### PAGE EXTRACT
========

Consider a speech signal reduced to packets, and forced to share a link with bursty data traffic (traffic with some large data packets). No matter how small the speech packets could be made, they would always encounter full-size data packets, and under normal queuing conditions, might experience maximum queuing delays. That is why all packets, or "cells," should have the same small size. In addition the fixed cell structure means that ATM can be readily switched by hardware without the inherent delays introduced by software switched and routed frames.
Thus, the designers of ATM utilized small data cells to reduce jitter (delay variance, in this case) in the multiplexing of data streams. Reduction of jitter (and also end-to-end round-trip delays) is particularly important when carrying voice traffic, because the conversion of digitized voice into an analogue audio signal is an inherently real-time process, and to do a good job, the decoder (codec) that does this needs an evenly spaced (in time) stream of data items. If the next data item is not available when it is needed, the codec has no choice but to produce silence or guess — and if the data is late, it is useless, because the time period when it should have been converted to a signal has already passed.
At the time of the design of ATM, 155 Mbit/s Synchronous Digital Hierarchy (SDH) with 135 Mbit/s payload was considered a fast optical network link, and many Plesiochronous Digital Hierarchy (PDH) links in the digital network were considerably slower, ranging from 1.544 to 45 Mbit/s in the USA, and 2 to 34 Mbit/s in Europe.

========

### RECORDED DATA

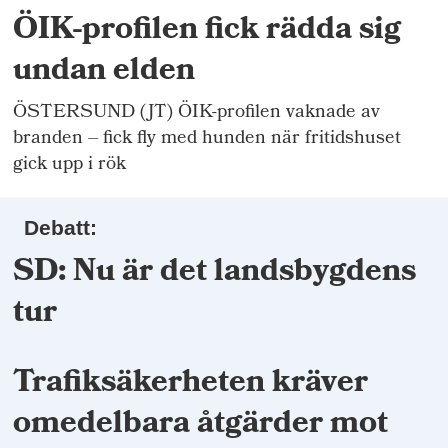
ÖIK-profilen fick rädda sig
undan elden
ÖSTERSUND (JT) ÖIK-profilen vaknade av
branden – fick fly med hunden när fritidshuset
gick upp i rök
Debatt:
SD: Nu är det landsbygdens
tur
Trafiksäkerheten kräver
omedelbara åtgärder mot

========

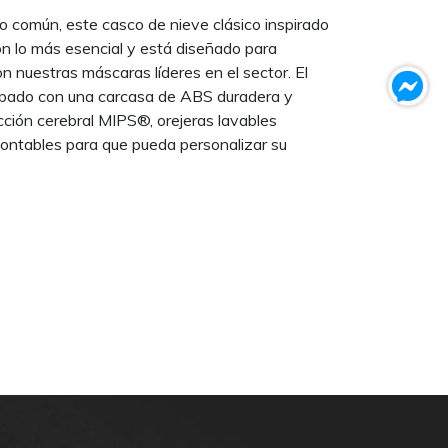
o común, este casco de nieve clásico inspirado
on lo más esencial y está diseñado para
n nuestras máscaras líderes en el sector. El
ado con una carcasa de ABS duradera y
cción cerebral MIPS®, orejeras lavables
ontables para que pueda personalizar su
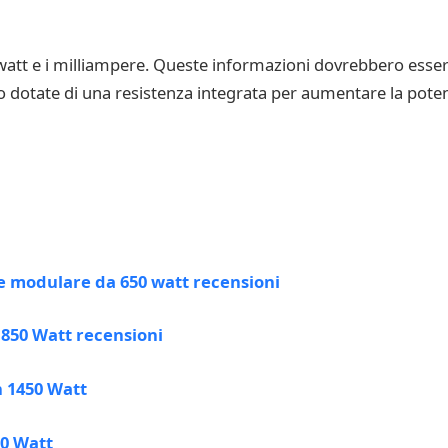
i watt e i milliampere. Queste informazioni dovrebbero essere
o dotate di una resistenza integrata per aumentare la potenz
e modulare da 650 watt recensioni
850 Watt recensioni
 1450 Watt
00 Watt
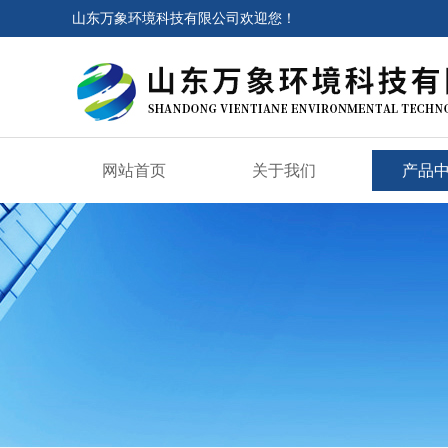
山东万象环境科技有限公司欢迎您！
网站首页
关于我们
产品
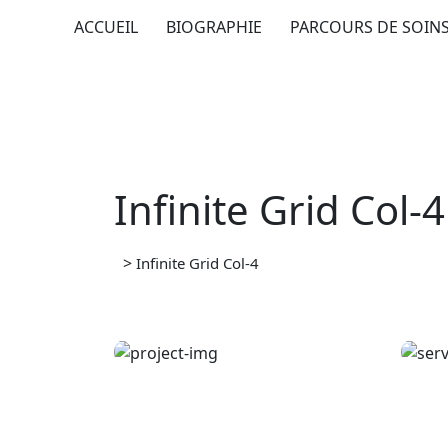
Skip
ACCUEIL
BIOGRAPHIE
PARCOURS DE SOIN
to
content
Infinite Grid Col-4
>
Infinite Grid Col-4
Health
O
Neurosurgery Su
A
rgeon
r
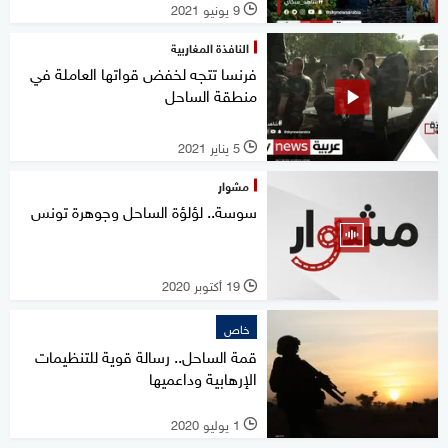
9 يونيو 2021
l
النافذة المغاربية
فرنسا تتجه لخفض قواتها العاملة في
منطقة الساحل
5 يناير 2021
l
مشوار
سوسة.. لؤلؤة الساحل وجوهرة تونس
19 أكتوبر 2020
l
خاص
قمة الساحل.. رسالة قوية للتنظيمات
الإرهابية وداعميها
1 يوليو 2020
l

========

### TASKS TO COMPLETE
a) From the passage on ATM cell design, copy the text starting at "Thus, the designers" and ending at "has already passed.".
b) Answer these questions from the passage on ATM cell design:
(i) According to the passage, what feature of ATM allows it to be readily switched by hardware?
(ii) What does the passage say jitter means in this case?
(iii) What range of speeds does the passage give for PDH links in Europe?

### EXPECTED RESULTS
a)
Thus, the designers of ATM utilized small data cells to reduce jitter (delay variance, in this case) in the multiplexing of data streams. Reduction of jitter (and also end-to-end round-trip delays) is particularly important when carrying voice traffic, because the conversion of digitized voice into an analogue audio signal is an inherently real-time process, and to do a good job, the decoder (codec) that does this needs an evenly spaced (in time) stream of data items. If the next data item is not available when it is needed, the codec has no choice but to produce silence or guess — and if the data is late, it is useless, because the time period when it should have been converted to a signal has already passed.

b)
(i) The fixed cell structure.
(ii) Delay variance.
(iii) 2 to 34 Mbit/s.